The five were tempted to turn on the Matthew Kelly but decided it wouldn’t go down well with the manager who, along with the rest of the team, was due back from the Fat Boy Slim any time soon. So, instead, Captain Fantastic took up a copy of the Holy Ghost and looked at the betting odds for the match against Egypt that night.

Captain Fantastic broke into a fit of the giggles. “What’s the Jackanory? What’s given you the Flight Lieutenant Biggles then?” wondered Crouchy.

“I see you’re down here at 50 to 1 to score two goals tonight,” replied the skipper, his mind racing back to the barren times he’d endured with his erstwhile club-mate in front of The Kop before he was hiked off to newer pastures.

“Worth a Sol Campbell that is,” Crouchy replied, “how about a Pavarotti?” Crouchy flicked a tenner in his captain’s face, before realising he wasn’t even starting the game. His confidence disappeared. “Oh, . . . . that’s if I get to play.”

Crouchy looked across to Roo. “Aren’t you injured?” he asked. Roo nodded, but explained the doctor had given him some Gary Abbletts and, a smirk rising to his face, added that even when only half-fit he was still a better call to lead England’s attack. “Are you on the Gary Neville?” asked Crouchy.

Goldenballs was growing bored with the conversation and started playing with the device the waiter had left behind on the table. “What do you think this is for?

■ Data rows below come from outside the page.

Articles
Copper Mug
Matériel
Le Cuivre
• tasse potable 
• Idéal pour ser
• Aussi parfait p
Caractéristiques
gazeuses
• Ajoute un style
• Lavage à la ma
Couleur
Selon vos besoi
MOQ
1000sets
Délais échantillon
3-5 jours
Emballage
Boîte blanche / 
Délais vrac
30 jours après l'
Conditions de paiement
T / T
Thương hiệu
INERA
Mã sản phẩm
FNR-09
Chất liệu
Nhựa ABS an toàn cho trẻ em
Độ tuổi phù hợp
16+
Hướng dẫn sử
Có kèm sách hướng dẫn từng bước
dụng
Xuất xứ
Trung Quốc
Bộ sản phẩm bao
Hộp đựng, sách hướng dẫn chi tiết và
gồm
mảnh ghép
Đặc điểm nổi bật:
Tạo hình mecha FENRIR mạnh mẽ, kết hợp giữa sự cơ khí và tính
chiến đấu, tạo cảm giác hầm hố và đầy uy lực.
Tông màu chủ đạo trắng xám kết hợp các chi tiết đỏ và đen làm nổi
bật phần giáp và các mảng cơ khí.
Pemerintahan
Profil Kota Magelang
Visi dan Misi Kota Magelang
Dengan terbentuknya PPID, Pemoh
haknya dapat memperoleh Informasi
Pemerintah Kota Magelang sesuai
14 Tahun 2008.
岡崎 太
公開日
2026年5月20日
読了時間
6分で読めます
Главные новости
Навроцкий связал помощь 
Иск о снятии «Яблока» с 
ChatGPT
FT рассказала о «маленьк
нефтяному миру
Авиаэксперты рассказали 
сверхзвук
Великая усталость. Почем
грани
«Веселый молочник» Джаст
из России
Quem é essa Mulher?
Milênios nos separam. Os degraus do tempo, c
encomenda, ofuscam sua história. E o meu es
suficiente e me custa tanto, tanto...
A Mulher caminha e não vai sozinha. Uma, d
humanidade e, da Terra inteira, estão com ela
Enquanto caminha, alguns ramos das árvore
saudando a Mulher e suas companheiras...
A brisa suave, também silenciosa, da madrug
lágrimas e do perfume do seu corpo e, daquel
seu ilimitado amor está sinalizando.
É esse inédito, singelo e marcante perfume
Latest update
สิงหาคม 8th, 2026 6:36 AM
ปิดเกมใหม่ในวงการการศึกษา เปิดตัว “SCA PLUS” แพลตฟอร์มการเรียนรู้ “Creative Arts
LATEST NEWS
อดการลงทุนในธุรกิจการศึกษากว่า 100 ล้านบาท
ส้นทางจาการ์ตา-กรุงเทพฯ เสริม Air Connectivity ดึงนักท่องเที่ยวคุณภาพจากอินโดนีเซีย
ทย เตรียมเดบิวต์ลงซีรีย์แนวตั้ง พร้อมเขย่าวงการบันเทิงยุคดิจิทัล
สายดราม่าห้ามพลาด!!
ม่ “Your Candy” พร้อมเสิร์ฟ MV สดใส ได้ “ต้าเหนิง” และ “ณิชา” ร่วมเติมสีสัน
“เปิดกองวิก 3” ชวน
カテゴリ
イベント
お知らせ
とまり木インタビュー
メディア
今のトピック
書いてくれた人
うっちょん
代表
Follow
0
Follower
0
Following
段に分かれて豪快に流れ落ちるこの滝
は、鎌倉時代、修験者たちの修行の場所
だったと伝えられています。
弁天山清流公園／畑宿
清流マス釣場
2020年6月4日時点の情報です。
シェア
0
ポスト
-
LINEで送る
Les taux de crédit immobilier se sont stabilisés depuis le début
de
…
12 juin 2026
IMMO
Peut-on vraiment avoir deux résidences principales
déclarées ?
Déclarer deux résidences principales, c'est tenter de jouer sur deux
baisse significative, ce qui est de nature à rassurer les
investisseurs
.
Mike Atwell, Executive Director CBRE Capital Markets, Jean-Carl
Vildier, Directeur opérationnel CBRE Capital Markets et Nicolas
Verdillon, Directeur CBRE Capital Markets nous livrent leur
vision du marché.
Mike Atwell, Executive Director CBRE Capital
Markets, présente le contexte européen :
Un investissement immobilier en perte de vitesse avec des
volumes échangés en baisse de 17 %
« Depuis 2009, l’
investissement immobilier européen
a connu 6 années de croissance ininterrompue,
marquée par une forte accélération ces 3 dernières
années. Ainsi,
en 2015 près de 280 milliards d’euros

Do you think the Gaffer wants us to sing a song to build up team morale?”

With that, everyone else in the room broke into a version of the Spice Girls’ hit single, Goodbye. Goldenballs looked somewhat bemused. “Why? Who’s leaving?” he asked.

His team-mates shook their heads and moved on to other matters, like how much money they were earning for opening supermarkets. “I’ve paid a lot of Bees Wax this year,” one of them moaned, wondering why the sportsman’s tax emption across in Ireland wasn’t brought in by their own government in Westminster.

Their in-depth deliberations on the price of Vera Lynns and Britney Spears were cut short by the grand entrance of the manager and the rest of the team. “We’ve got five hours to kill. I’ve a good idea to build up team morale,” said The Gaffer. “We’re going to play a game . . . . ‘I Spy’. Who wants to go first?”